The Heisenberg uncertainty principle implies that the most useful measurements are best made not of individual components of a system but of the system as whole. Indeed, the more precisely one property is known, the less precisely the other one of a pair can be known.

Wise leaders respect targets, but are not saturated in them

How does this translate into the NHS? As Chairman Mao once said, “Of all things in the world, people are the most important”. It is a self-evident truth that has a curious tendency to get persistently ignored, even in a public service whose motto is to put the patient first.

The danger is that if we focus too much on other aspects of the NHS - however, desirable they may be in themselves - we start to lose focus on the most important thing of all: the patient.

Nobody disagrees that the service exists for the sole purpose of trying to get the best outcome for the health and wellbeing of the patient/citizen. It does not matter to its users just how the NHS achieves this goal as long as it gets there. And measuring little bits of the system may be less useful than looking at the overall impact of the system on the patient.

Exemplary leadership, outstanding clinical expertise, best management practice, perfect internal and external communications - and not just great staff engagement - are all vital ingredients of a high performing organisation. But they are not separable factors in determining its ability to deliver great results.

It is no good trying to make an inventory of these determinants and then set about measuring the efficacy of its parts. A focus on one blurs the others. More crucially, it cloaks the articulated nature of these determinants.

Organisations are like societies in miniature - communitarian in concept, not simply aggregative.
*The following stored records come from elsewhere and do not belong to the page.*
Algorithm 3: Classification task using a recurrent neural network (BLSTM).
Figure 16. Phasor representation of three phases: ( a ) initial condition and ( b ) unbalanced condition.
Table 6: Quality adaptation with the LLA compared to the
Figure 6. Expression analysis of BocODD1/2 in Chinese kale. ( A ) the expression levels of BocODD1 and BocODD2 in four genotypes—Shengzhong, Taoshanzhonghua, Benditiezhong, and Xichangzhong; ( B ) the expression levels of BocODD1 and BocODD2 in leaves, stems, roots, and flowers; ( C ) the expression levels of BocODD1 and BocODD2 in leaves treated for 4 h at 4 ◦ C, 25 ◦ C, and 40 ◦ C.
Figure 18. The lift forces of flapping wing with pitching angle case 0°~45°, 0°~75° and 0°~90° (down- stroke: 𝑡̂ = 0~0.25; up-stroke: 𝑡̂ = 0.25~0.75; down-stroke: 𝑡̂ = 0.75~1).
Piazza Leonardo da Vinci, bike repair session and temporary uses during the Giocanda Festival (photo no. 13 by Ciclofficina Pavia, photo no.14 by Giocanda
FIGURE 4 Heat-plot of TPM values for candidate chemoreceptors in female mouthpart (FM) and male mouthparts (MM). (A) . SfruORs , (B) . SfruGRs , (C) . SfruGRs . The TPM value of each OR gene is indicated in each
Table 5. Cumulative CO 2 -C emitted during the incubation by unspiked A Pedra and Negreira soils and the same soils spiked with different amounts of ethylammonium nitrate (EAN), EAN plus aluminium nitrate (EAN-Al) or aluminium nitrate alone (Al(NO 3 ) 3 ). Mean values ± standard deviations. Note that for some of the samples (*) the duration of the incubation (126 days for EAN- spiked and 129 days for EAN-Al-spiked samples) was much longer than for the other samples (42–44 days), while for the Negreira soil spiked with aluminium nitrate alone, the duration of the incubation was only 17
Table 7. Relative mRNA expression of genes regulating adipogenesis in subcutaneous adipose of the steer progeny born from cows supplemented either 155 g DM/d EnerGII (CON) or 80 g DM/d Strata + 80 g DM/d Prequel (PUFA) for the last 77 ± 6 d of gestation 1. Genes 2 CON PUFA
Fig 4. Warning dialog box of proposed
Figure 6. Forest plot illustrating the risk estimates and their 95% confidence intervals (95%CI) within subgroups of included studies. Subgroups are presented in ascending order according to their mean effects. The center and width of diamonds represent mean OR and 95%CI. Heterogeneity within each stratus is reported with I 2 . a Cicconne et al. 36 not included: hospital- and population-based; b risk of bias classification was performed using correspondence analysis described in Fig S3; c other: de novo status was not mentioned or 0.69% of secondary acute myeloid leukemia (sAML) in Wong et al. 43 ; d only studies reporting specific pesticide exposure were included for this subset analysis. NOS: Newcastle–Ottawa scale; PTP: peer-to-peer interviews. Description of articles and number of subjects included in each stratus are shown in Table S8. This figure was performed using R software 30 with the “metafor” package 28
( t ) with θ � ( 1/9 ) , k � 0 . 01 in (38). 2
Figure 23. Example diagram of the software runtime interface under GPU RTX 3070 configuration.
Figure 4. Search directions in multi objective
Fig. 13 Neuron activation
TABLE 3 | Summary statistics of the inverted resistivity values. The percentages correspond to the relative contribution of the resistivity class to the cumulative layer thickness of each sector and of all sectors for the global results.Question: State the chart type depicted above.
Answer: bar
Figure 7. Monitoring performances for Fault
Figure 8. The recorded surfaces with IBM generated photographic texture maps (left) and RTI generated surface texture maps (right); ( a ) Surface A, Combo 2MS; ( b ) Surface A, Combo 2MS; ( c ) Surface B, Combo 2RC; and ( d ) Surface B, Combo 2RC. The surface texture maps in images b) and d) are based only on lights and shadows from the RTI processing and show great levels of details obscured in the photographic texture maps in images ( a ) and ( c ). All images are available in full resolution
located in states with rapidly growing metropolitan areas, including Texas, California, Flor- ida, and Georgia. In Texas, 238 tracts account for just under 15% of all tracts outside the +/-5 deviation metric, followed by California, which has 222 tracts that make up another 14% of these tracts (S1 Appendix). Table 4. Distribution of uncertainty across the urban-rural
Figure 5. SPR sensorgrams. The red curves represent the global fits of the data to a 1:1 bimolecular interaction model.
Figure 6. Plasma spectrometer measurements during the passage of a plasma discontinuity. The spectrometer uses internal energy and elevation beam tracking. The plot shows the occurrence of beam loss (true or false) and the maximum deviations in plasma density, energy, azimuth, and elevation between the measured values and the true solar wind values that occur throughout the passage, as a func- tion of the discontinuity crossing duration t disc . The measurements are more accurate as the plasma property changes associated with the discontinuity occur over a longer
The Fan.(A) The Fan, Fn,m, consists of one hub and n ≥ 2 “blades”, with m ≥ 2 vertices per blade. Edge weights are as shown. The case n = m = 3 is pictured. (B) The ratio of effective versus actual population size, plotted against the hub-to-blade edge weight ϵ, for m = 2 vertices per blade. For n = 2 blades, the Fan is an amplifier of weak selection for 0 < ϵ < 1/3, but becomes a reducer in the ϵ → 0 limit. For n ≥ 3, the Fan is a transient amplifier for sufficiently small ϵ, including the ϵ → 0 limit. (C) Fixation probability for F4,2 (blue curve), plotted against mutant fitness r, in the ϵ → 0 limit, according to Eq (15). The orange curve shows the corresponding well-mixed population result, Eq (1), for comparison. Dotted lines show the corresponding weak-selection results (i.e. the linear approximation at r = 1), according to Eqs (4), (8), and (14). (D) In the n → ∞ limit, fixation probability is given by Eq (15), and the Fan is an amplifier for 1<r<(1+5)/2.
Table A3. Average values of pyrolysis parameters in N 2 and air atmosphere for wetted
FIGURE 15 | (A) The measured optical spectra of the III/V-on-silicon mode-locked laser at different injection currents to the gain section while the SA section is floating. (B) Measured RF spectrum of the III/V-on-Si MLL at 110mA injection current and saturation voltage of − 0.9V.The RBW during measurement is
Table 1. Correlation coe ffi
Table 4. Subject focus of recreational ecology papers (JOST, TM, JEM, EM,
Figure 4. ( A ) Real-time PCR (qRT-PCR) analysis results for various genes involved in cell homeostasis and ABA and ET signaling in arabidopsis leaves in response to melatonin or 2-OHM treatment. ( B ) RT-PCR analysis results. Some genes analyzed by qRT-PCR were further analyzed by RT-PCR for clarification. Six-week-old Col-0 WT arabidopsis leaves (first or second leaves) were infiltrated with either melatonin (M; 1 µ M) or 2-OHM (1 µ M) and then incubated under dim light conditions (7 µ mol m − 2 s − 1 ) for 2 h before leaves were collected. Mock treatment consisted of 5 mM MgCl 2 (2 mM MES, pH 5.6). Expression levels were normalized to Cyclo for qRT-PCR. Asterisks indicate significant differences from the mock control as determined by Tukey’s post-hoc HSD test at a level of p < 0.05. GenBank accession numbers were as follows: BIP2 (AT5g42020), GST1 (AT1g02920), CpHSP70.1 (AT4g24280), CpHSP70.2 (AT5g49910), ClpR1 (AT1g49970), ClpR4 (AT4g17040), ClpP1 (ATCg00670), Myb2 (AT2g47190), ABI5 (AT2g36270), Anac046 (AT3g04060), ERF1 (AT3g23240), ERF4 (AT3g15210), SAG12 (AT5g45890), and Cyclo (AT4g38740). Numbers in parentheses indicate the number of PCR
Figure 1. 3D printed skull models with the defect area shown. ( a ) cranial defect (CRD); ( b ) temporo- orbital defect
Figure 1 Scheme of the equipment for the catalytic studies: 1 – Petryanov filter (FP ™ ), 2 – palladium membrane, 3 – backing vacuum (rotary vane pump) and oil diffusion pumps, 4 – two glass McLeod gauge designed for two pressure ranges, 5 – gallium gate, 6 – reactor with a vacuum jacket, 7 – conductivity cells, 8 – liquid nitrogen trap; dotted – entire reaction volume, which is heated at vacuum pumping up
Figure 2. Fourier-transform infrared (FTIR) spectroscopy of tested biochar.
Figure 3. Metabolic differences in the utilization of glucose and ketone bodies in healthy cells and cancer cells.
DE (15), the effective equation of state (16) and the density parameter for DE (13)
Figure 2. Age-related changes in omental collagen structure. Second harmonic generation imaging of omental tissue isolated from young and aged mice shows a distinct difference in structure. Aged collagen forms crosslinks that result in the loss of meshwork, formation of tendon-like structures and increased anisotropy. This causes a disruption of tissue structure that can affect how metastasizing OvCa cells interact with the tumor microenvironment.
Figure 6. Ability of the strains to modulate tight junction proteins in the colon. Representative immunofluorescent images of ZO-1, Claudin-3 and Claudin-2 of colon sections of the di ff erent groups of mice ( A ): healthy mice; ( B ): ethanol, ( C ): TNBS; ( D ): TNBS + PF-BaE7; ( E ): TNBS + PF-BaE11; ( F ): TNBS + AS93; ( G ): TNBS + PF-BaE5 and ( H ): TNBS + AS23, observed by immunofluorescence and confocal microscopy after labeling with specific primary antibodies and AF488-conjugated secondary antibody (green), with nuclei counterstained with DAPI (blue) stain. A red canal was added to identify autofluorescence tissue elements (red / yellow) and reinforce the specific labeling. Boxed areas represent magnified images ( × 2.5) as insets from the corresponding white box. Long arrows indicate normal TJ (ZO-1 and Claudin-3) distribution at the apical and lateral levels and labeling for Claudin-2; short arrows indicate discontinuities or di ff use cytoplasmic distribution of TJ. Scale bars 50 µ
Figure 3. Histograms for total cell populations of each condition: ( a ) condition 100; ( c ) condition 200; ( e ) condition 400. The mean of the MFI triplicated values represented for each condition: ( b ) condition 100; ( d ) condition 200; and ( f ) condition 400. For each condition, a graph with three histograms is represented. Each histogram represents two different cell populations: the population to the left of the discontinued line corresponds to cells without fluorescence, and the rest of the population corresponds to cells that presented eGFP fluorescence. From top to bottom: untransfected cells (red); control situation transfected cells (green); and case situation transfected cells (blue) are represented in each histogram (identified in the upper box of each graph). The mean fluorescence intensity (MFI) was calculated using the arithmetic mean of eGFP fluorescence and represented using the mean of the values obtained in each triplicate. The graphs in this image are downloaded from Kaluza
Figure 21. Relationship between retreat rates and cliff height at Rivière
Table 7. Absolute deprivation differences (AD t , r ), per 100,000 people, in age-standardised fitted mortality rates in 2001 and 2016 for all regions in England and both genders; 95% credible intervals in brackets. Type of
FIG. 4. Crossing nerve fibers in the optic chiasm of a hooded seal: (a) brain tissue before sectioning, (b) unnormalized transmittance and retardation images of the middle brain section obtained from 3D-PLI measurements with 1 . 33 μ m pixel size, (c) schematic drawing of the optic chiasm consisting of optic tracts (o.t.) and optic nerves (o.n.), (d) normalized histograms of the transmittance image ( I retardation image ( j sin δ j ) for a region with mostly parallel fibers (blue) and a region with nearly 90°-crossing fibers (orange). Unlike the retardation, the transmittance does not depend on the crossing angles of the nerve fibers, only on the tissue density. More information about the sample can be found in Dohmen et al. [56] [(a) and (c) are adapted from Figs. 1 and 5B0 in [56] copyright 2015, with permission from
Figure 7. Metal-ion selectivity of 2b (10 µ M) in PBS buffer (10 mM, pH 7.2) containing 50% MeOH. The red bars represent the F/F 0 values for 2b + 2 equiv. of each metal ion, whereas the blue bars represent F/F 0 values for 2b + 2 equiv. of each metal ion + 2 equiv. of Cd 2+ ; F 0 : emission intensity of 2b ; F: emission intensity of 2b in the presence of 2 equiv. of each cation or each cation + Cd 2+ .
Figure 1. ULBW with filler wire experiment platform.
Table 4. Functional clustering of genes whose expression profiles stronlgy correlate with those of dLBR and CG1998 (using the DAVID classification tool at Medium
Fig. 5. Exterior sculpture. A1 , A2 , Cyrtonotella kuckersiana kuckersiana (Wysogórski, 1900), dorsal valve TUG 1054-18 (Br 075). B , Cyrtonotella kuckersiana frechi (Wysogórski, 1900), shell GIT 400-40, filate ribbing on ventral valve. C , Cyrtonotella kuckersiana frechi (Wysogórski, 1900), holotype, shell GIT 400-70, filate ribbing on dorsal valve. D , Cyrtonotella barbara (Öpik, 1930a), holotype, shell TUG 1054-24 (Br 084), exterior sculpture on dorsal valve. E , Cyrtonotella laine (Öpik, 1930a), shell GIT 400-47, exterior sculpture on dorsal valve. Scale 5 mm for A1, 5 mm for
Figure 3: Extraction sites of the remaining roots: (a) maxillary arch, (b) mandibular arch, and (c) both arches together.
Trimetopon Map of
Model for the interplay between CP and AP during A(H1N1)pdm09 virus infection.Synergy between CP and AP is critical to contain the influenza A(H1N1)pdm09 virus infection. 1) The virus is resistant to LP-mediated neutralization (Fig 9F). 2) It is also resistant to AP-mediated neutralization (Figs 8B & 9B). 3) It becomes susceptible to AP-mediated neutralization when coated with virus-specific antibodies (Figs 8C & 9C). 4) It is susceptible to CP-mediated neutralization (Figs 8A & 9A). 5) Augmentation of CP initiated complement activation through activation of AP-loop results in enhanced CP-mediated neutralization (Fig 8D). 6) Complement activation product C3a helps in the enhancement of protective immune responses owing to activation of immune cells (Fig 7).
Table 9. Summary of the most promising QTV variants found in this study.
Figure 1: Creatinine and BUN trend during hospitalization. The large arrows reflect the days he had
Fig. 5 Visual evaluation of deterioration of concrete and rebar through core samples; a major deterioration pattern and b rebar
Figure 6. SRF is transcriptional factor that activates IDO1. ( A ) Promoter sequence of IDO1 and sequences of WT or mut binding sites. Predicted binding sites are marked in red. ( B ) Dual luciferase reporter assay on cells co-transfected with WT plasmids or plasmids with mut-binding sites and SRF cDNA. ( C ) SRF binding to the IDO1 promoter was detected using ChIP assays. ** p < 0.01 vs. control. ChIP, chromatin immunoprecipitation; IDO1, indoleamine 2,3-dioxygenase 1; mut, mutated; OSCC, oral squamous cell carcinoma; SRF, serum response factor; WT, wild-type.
They are greater than the sum of their parts. Their richness and complexity is not captured by lists of measurements against isolated, itemised targets.

In an organisation that is working well every member assumes responsibility for the system as a whole. An obsessive attention to detail atomises the organisation and reduces its capacity to function as an integrated whole.

There is also the danger that successes in some areas mask an overall failure to deliver. It is possible to imagine an NHS body that has worked hard on its staff engagement strategy, hitting all its targets, and yet remains unable to shift its long standing poor patient experience levels.

Would it be fair to judge the leaders of that organisation as having succeeded, if the main aim of the service has not been achieved?

Wise leaders respect targets, but are not saturated in them. They can set statistical evidence, collected over many years, against qualitative data and impressionistic analysis. Calibrations and numerical tables take their rightful place alongside narratives.

The lived experience of service users becomes the guiding principle.

The more leadership keeps sight of the NHS’s noble end and does not get distracted by mundane means, the quicker the NHS will deliver great patient outcomes every time.